Jesus tells us why: 25 For whoever wants to save his life will lose it, but whoever loses his life for me will find it. 26 What good will it be for a man if he gains the whole world, yet forfeits his soul? Or what can a man give in exchange for his soul? Giving in to Satan and into what others think will be spiritually destructive. We can put all our efforts into making our personal and physical lives better and lose sight of what is really important. Our eternal life is governed solely by God’s mercy and grace and not by money, relationships, or medicine. Believers understand that temporal loss for eternal gain is what Jesus is talking about here.

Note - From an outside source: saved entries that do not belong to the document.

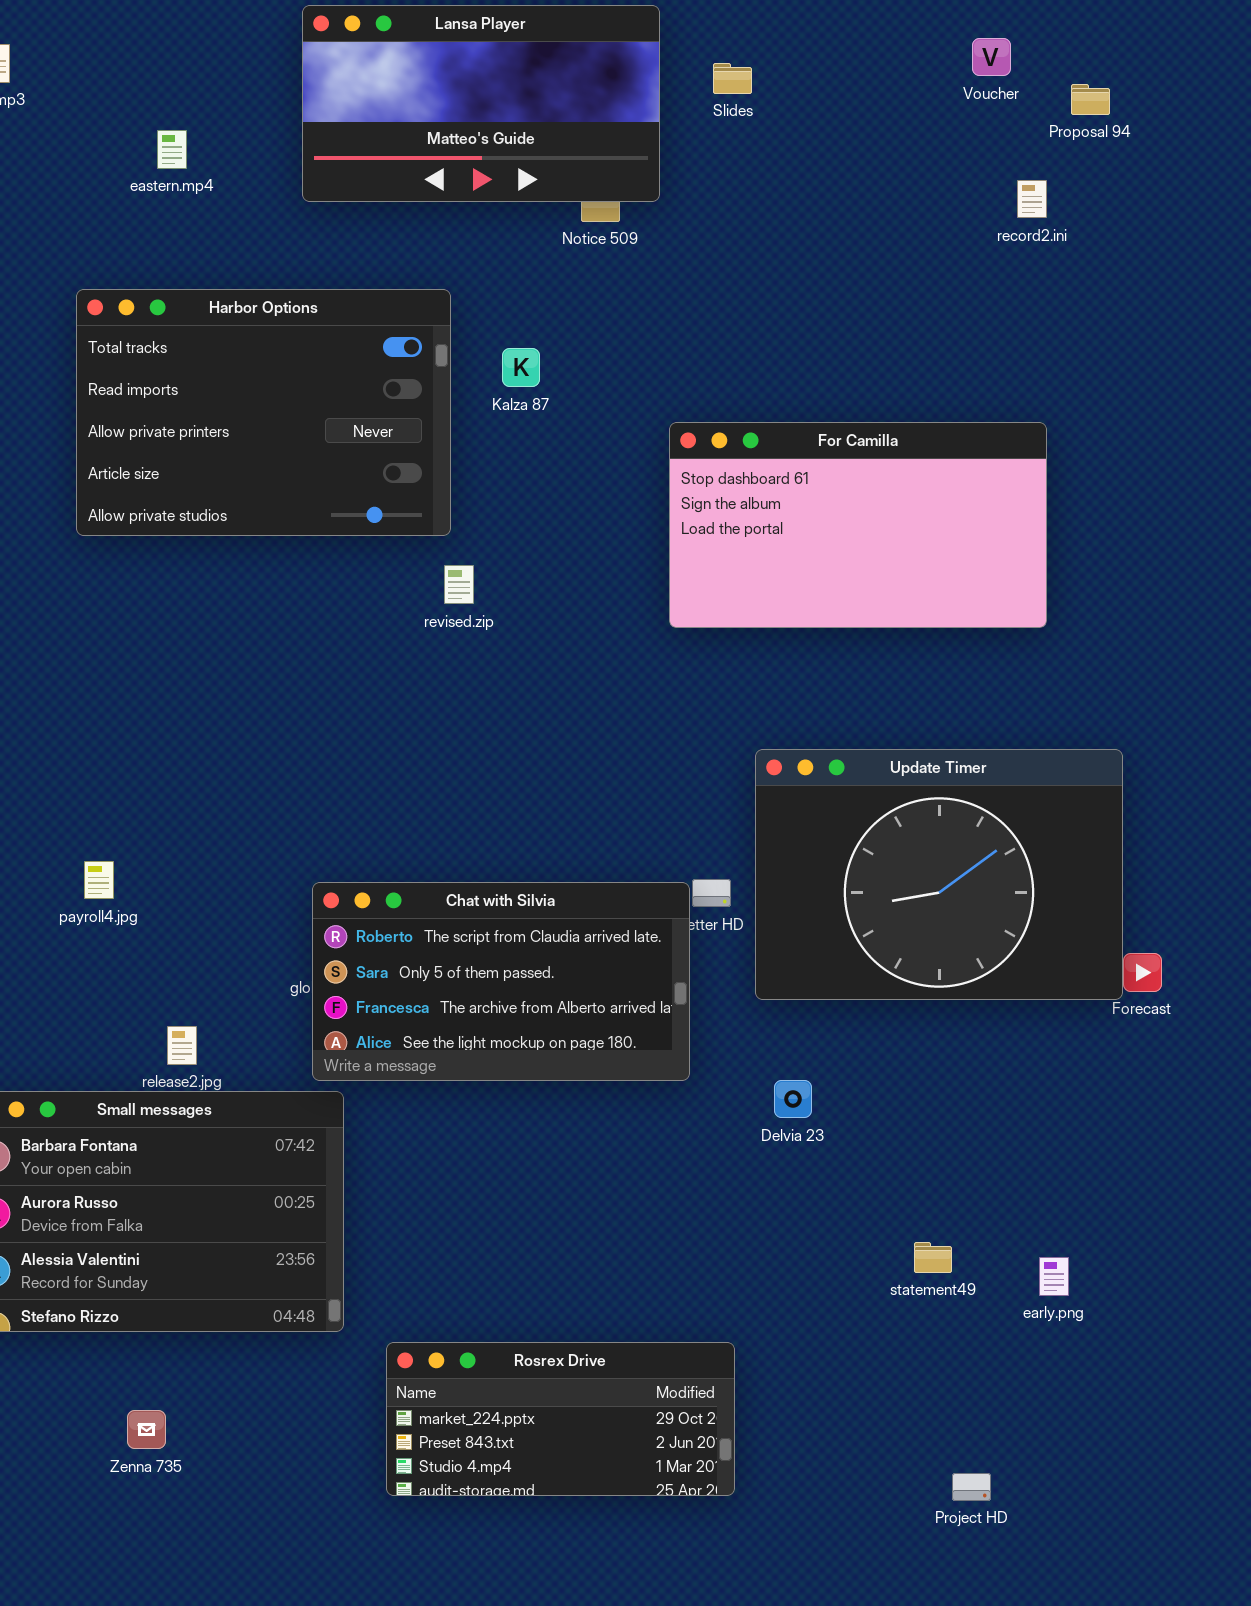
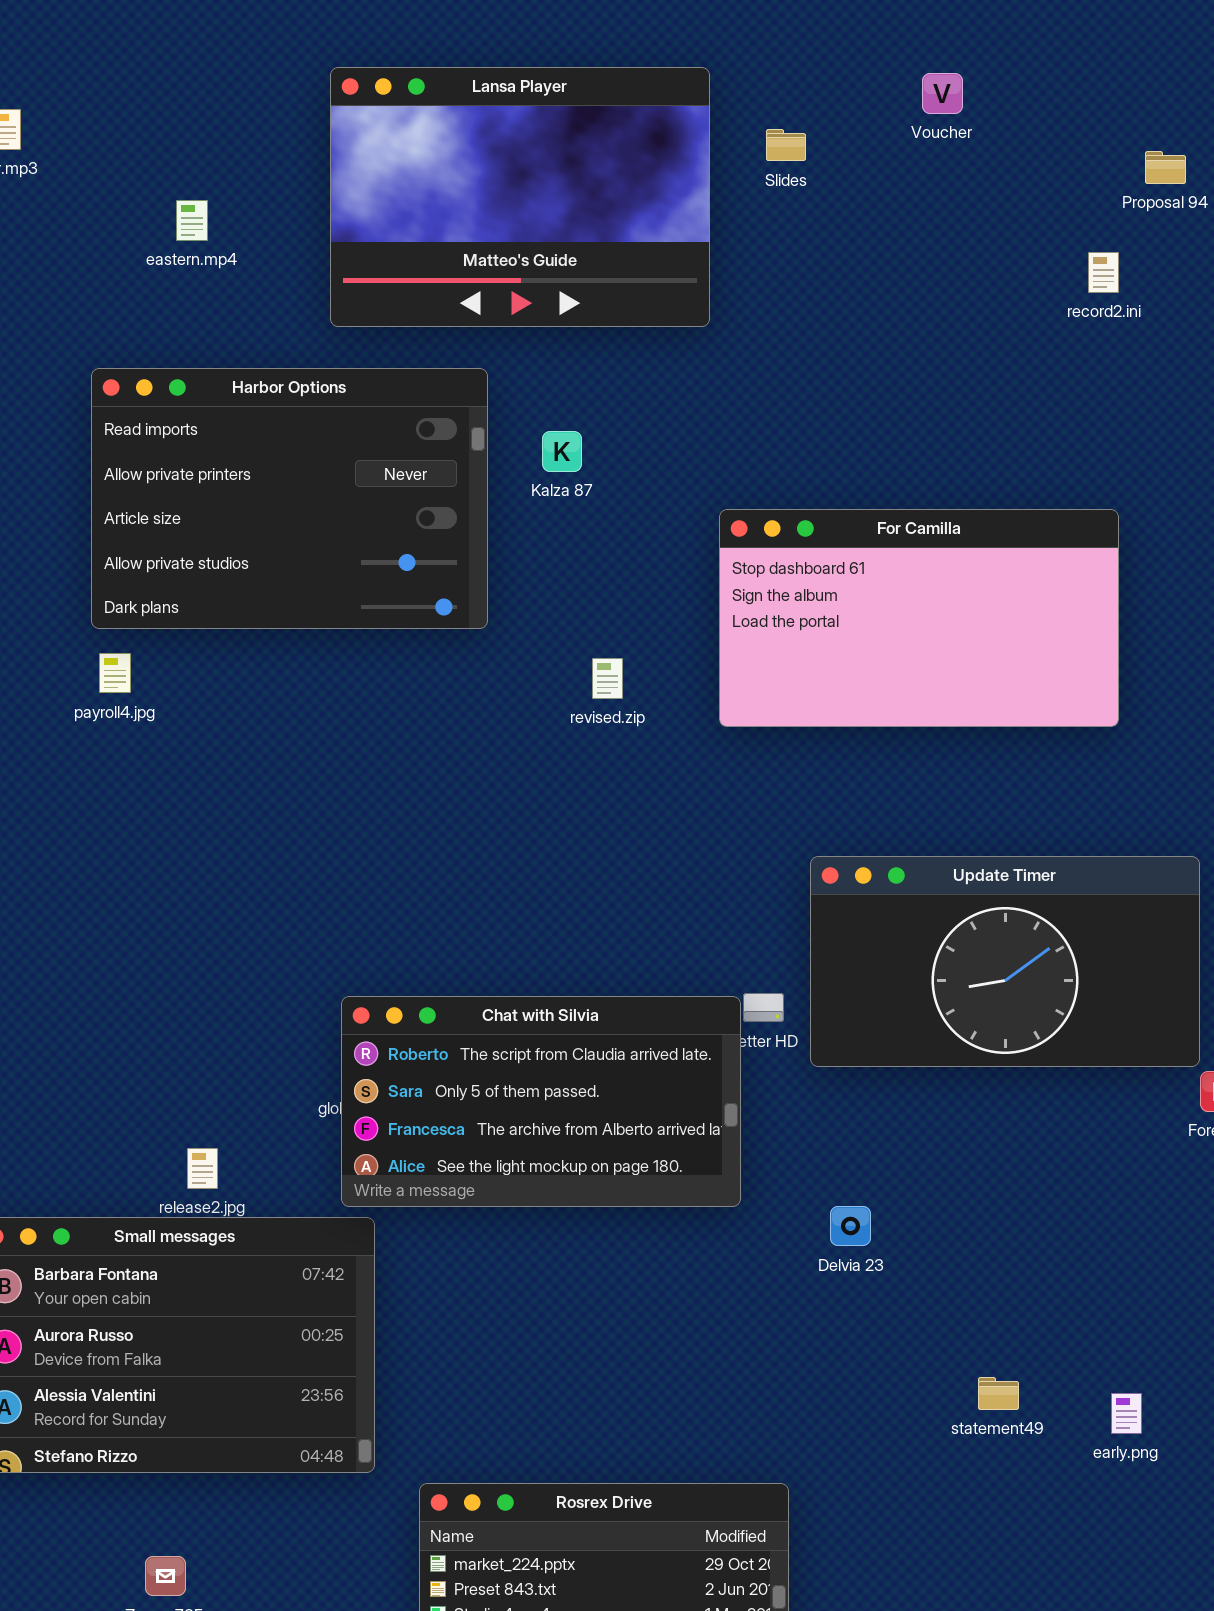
Lansa Player: [302,5,660,202] -> [330,67,710,327], resized
Voucher: [972,38,1011,76] -> [922,73,963,114], moved
Harbor Options: [76,289,451,536] -> [91,368,488,629], scrolled down 1 row
revised.zip: [444,565,474,604] -> [592,658,623,699], moved
Update Timer: [755,749,1123,1000] -> [810,856,1200,1067], resized
payroll4.jpg: [84,861,114,899] -> [99,653,131,693], moved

Jesus wants us to live for him and die for him. The Apostle Paul says it this way; If we live, we live to the Lord and if we die, we die to the Lord. So, whether we live or die, we belong to the Lord. [Rom 14:8] Even if we could gain the whole worlds riches and attention, that could never equal or be better than our soul’s salvation through faith in Jesus Christ. Jesus’ death on the cross is the only acceptable ransom . . . it’s the only acceptable exchange for our souls . . . we have nothing to offer.
In our OT reading, Jeremiah felt the same way we feel sometimes. He objected to his cross – the humiliation, the pain, the loneliness he endured because he followed God’s will. In so many words, God said to him, “Jeremiah, there is no other way.” And in our Epistle reading, Paul reminds us that we bear our crosses for Jesus by offering ourselves as living sacrifices to God. We can only do that when we are spiritually transformed by our Savior.
My dear fellow redeemed: It was a must for Jesus to offer himself on the cross as payment for our sin. He died that we would live eternally with him, and he rose from the grave to prove that he is the Christ, the Son of the living God. Through his sacrifice, we can be living sacrifices for him right now. Because of his grace we have the forgiveness of sins and life in his name. He enables us to be his disciples – to deny ourselves, take up our crosses and follow him. For us, IT’S A MUST! There is no other way.
Are we all in for Christ? I pray we are. We will never regret it! Amen.